Now the focus is to get food into Graham's stomach. Indications are that his digestive system will soon be ready for that magic breast milk.
Graham seems to be back to where he was before his last surgery, with the bonus of no kidney disease and no hypertension.
Hope to return with more good news later.

Tuesday, February 2, 2010

Uncle Ward

Special moments. Ward holding his nephew, Graham, before flying back to Instanbul

Post Surgery

Graham's surgery to remove a foreign object left from a previous procedure was successful. He had some problems maintaining oxygen level immediately following the surgery, but all is well now. Katie mentioned that the docs suspected it was the wire used to probe the vein before putting in the tunnel line, but it was actually the heparin coating around the wire that came off when the wire was withdrawn. It will be returned to the manufacturer with lot numbers to find out causes or if other surgeries had similar problems.
We hope the G-Man is extubated sometime tomorrow, so he can get back on track. Dr. West is going to take a more aggressive approach to getting his gut ready for breast milk. Huge step forward when it happens.
Graham's heart function is still not up to base line. He has a thickening in the wall of his left ventricle, which was perhaps caused by his hypertension.
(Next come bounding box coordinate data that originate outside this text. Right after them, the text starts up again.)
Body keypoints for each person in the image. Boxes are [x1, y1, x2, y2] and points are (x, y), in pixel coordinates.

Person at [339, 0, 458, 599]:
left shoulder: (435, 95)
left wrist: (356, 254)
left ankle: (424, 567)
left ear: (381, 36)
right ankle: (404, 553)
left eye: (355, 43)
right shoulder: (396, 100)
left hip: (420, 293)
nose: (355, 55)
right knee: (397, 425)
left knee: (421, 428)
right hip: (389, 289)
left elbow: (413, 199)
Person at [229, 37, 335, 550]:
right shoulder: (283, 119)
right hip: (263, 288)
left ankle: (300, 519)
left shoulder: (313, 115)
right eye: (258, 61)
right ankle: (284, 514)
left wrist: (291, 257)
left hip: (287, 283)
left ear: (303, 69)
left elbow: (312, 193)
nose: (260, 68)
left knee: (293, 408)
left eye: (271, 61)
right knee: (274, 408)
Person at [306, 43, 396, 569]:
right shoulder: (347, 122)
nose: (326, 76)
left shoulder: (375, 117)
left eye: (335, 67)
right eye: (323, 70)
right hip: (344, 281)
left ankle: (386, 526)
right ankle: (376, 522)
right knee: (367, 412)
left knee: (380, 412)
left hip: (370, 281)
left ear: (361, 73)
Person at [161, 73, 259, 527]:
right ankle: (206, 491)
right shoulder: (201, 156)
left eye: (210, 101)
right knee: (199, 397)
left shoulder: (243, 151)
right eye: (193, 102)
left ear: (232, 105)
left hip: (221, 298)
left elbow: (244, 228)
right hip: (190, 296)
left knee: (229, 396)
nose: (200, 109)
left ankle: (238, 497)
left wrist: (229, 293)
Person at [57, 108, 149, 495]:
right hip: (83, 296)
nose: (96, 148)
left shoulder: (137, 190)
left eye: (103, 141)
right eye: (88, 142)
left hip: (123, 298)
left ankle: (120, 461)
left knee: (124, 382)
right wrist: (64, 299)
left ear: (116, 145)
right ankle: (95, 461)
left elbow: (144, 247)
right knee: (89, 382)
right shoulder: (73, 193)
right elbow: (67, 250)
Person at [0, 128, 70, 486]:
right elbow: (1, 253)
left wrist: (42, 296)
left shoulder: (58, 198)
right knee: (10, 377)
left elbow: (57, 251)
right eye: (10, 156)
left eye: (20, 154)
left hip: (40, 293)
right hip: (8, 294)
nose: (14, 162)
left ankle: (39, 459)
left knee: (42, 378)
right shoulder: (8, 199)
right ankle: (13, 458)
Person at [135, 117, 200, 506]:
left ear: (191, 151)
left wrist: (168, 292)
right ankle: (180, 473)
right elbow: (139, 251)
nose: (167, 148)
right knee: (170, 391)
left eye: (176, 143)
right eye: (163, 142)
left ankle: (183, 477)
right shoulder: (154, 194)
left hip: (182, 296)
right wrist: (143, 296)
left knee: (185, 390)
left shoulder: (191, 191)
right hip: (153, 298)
And now that his blood pressure is finally back to normal levels (hooray!) this heart problem should rectify itself.
Oh yeah...then there is the omphalocele. Remember that? It is healing wonderfully!

"Never Seen It Happen in 30 Years"

Yesterday, Dr. West noticed in Graham's chest X-ray that a piece of metal was in his chest. After further inspection, they concluded it was a piece of wire used to help put the central line in place (last week) and when they took this portion out, it left part of the wire in the vein. An Interventional Radiologist will enter through Graham's upper leg/groin area and pull out the 2-3 inch wire.
This is a surgery, so the ventilator goes back in. This will all happen at 3:30pm today. He was doing so great the past couple days, it seems like for every step forward, we take two steps back. Let's all hope this is just a minor setback and he can jump back on that road to recovery.